When I bought my house I noticed a wire (co-ax?) that runs up to a very tall tree. I have no idea how they got it up there.  It appears to be attached to something, but it's so far off the ground I can't tell what. The end in the house looks like a large phone jack. So I am wondering if this is for a ham radio. Is there anyway to find out?


----------



## john-in-ga

Ham radio operators were not the only ones who are prone to put antennas in trees:  Citizens Band operators and Short Wave listeners comes to mind.


  As far as how the coax got up a tall tree, if its purpose was to connect an antenna up the tree to a radio in the house, something was used to get a light line (think fishing) over a limb high in the tree and back to the ground.  Any number of things can be used, hammer, spinning reel, sling shot, bow and arrow, potato gun……… then a heavier line would be used pull the antenna and attached coax up.


  It will be difficult to determine what the coax was used for without knowing what it was attached to at least on one end.  If it was attached to a radio the “large phone jack” should be a PL 259 (Google PL 259) to see what one looks like. 


  Without the radio, the choices of the coax use could be narrowed down a little by examining the end in the tree. If it is attached to an antenna, the size and configuration of the antenna could give a hint to the radio band it was use on.  Another step could be taken.  If the coax is not damaged, and if the connection to the antenna is still good and the antenna still functions, there is test equipment that can be used determine the frequencies for which the antenna was used.  



  This equipment is a little pricey so your choices may be to find someone (think well equipped ham) or enjoy wondering what the wire did before you come on the scene.


  Keep in mind Ham is short for Amateur radio operator.  In my case amateur should be emphasized.  The opinions expressed herein, therefore, should not be viewed as that of an expert.
  WA4FRI


----------



## S-noWonder

Thank you very much.  That gives me a start.


----------



## JimVT

very old post but a cat 6 cable for surveillance camera has a phone type jack.
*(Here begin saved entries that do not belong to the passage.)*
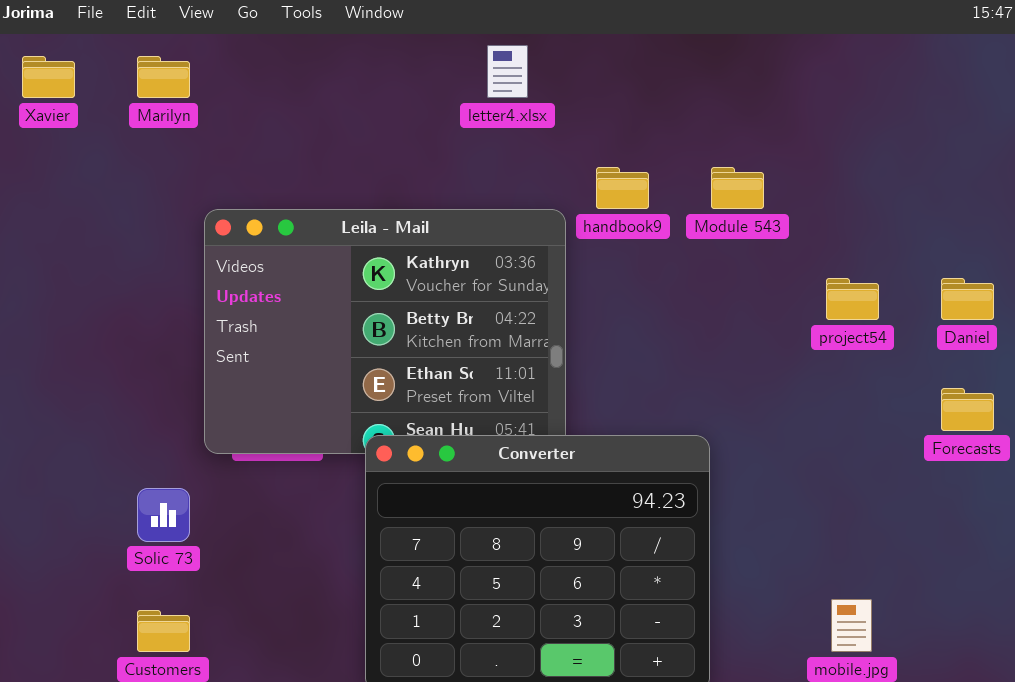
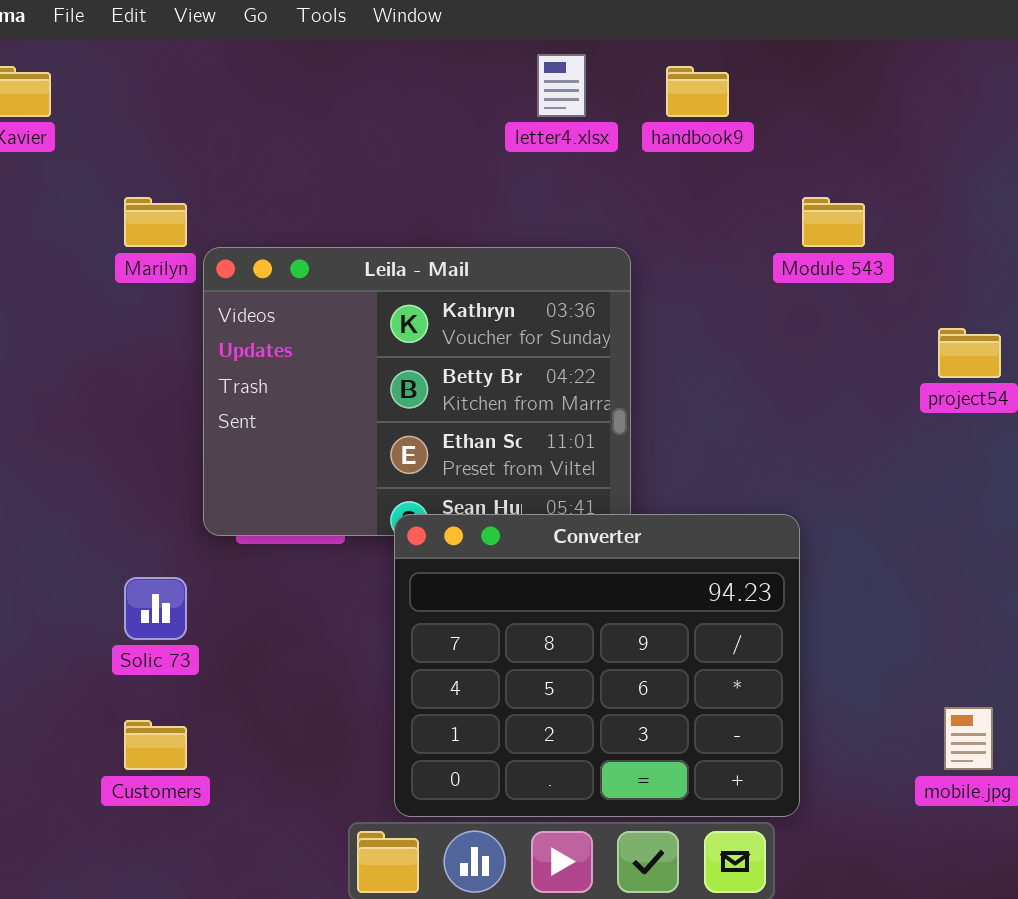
Marilyn: [137,56,190,98] -> [124,197,187,247], moved
handbook9: [596,167,649,209] -> [666,66,729,117], moved

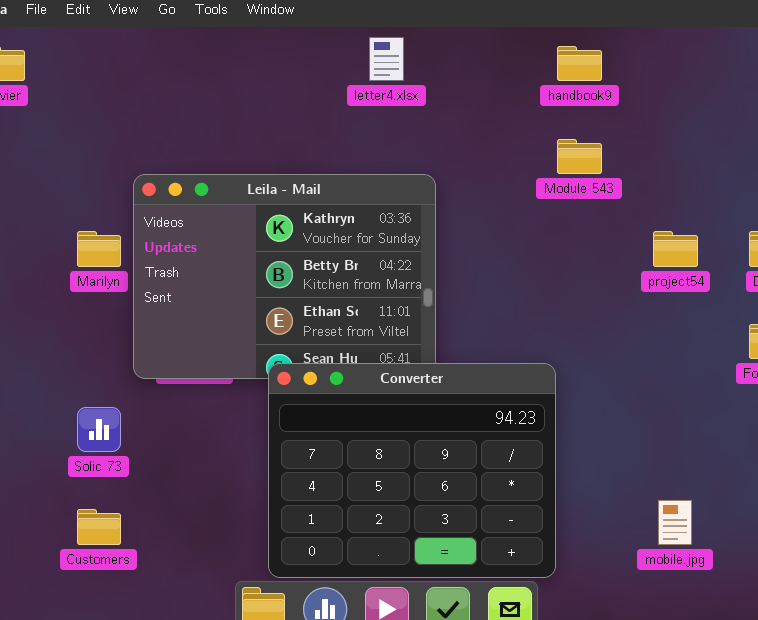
handbook9: [666,66,729,117] -> [557,46,602,81], moved
Marilyn: [124,197,187,247] -> [77,231,121,267], moved

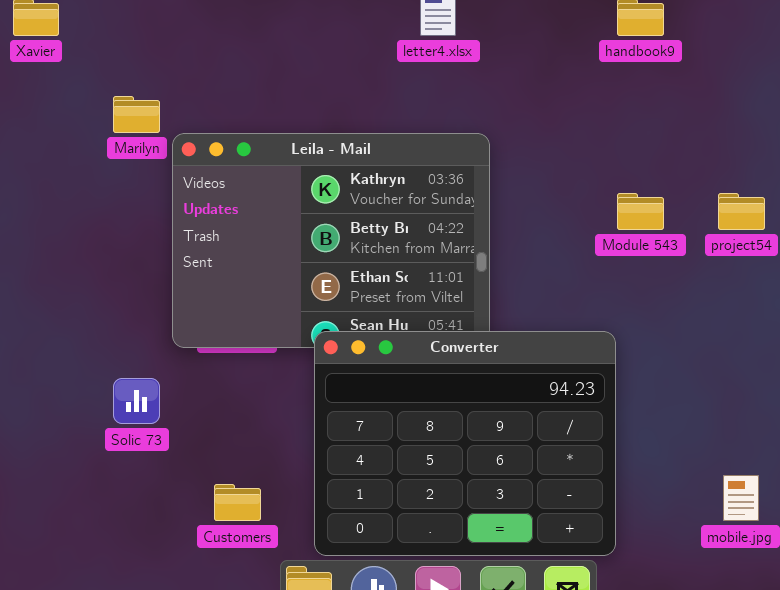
Module 543: [557,139,602,174] -> [617,193,664,230], moved
Marilyn: [77,231,121,267] -> [113,96,160,133], moved
Customers: [77,509,121,545] -> [214,484,261,521], moved

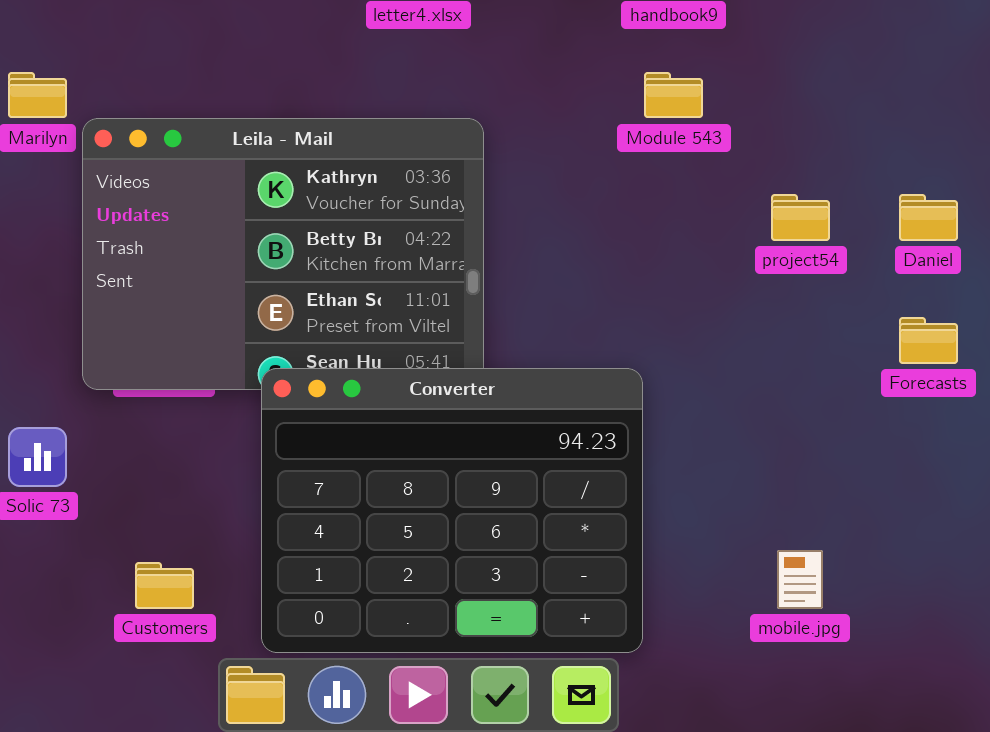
Module 543: [617,193,664,230] -> [644,72,703,118], moved

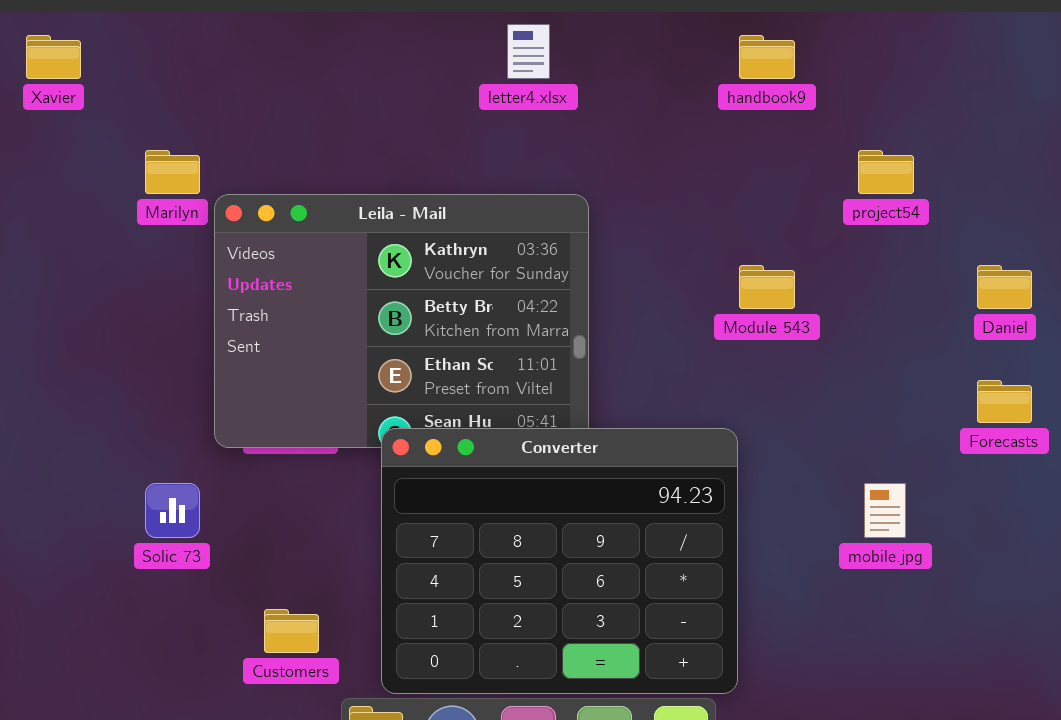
Module 543: [644,72,703,118] -> [739,265,795,309], moved
project54: [771,194,830,241] -> [858,150,914,194], moved
mobile.jpg: [777,550,823,609] -> [864,483,906,538], moved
I am installing  small dish  and camera now and a second dish on my house to watch my property. it has that type of connecters. it is a short distance but to far for a cable run. 1/3 mile KF7RiN


----------



## jillcrate

One time I was at a friends house and he had a tree so high right in front of the house,I couldnt believe the antenna was RIGHT THE THE TOP!! (It was a thin pine tree)

They must have used a fire truck to get that up there  (No way they climbed)


----------